On November 14, 2019, Burbank homicide detectives announced the arrest of Horace Van Vaultz, Jr., for the murder of Mary Duggan and another young woman in 1986. Genetic genealogy tied Vaultz to the killings, through a DNA match, during a period when he lived in Burbank. Mistaken ID, Patterson.
Another mistaken ID of me, early in my original 1991 case, came from a “highly trained observer,” an L.A. County Sheriff’s Deputy. The “eyewitness” came forward after my well publicized arrest and saw my photo in the L.A. Times. He told Task Force investigators that he remembered I was in a crowd at a fire in Lawndale, California and “flashed a badge to gain entry across police lines-nine months after the fire.
I knew I was not there, and with 12 years of investigative experience I launched a 5-week-long search for the man who actually talked to the deputy at the fire.
Out on bail and on home detention, I worked the phones and networked with former co-workers, including one fence-sitting Task Force member, to find the man from Lawndale.
In early February 1992, I got a phone call from Barry Pope, an old friend and fellow arson investigator. He said, “John, I hear you’re looking for me-I was at that fire in Lawndale and I remember flashing my badge at the deputy.” He added, “Another fireman caught it on video.” The video was tracked down and clearly shows Barry and the “eyewitness” deputy talking from less than 10’-15’ away, burning building in the background. Barry bore little resemblance to me.

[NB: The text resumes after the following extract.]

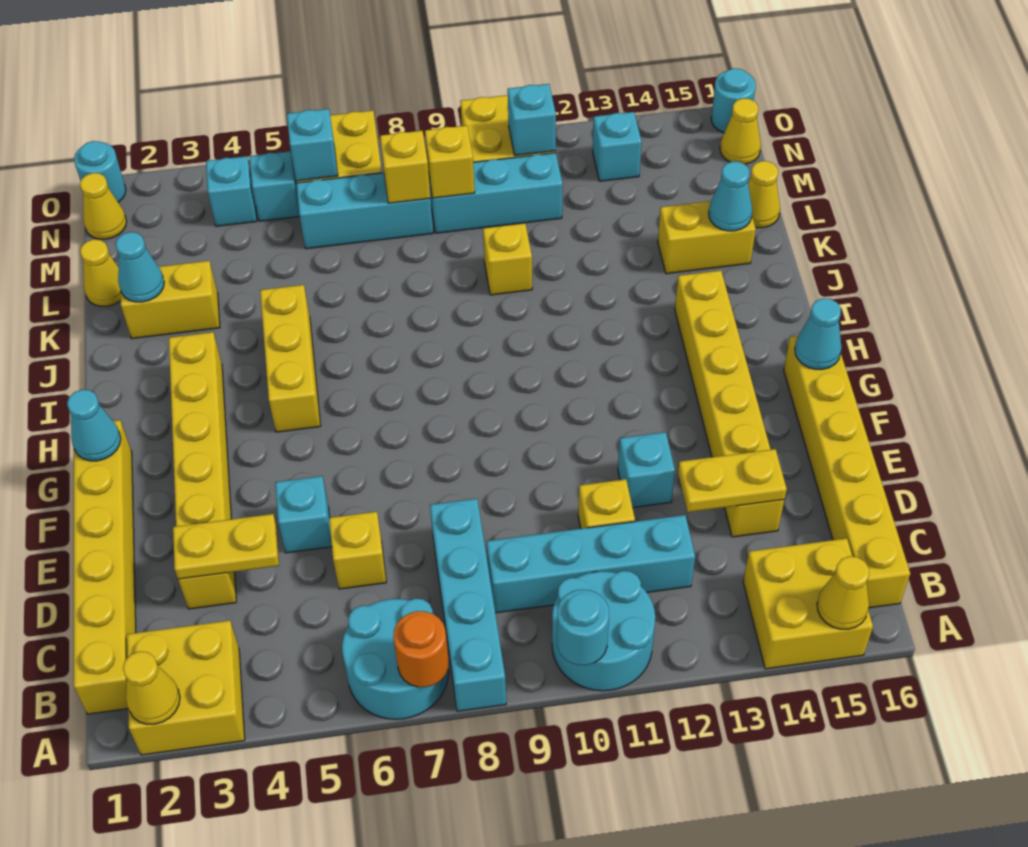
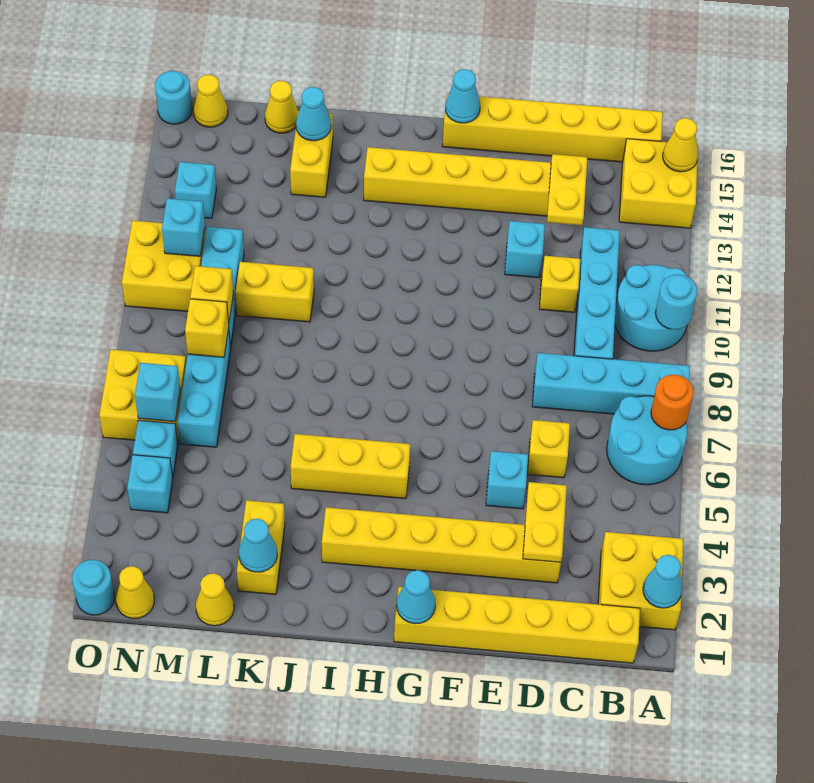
yellow 1x1 cone [123,651,180,724] -> cyan 1x1 cone [643,555,682,608]
yellow 1x1 brick [483,223,532,295] -> yellow 1x2 brick [236,262,314,322]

The revelation countering the deputy’s ID of me, although exonerating, made little impact. Headlines, news segments and an extensive local fire service/law enforcement grapevine already blared the deputy’s “positive” ID of me “30 miles out of his jurisdiction at a fire scene.”
There were no retractions; the deputy quietly dropped from the witness list. One Task Force investigator I talked to months later mentioned the deputy’s positive ID of me and I had to remind him the ID was refuted in a video tape. I asked him to come by my house to watch the evidence and he declined. The damage was done—you cannot unring the bell. This contact proved such mistaken IDs can provide impetus to detectives that they have “the right guy.”
Several other provably mistaken IDs floated around throughout my case, living in the Task Force primarily. A few made their way to trial presentation in the death penalty phase as “unchanged acts;” unrefuted by defense lawyers.
In my experiences as an investigator I noted many instances where other detectives relied on marginal, faulty, and even malicious witness statements/IDs, tainting their obviously weak cases. Some witnesses simply want to participate in a criminal case to bask in the attention. The Germans have a word for it. Schadenfreude: malicious enjoyment derived from observing someone else’s misfortune. Or simply self-aggrandizement.
Prosecutors, detectives and their supervisors need to monitor their reliance on questionable witness statements of IDs and lessen dependability on such speculative leads. Even the best witness ID of a suspect should be considered circumstantial evidence and supported only with real corroboration.
In conjunction with a list of over 750 criminal case exonerations with a mistaken ID component, Aaron Spolin’s book supports his quote, “Witness misidentification destroys lives of innocent people.”
Other mistaken IDs, as well as defense and prosecutorial errors leading to my wrongful conviction are outlined in my 2008 memoir: Points of Truth—Revelations of “the most prolific serial arsonists of the 20th century” available on Amazon.com. I receive no royalties from the book.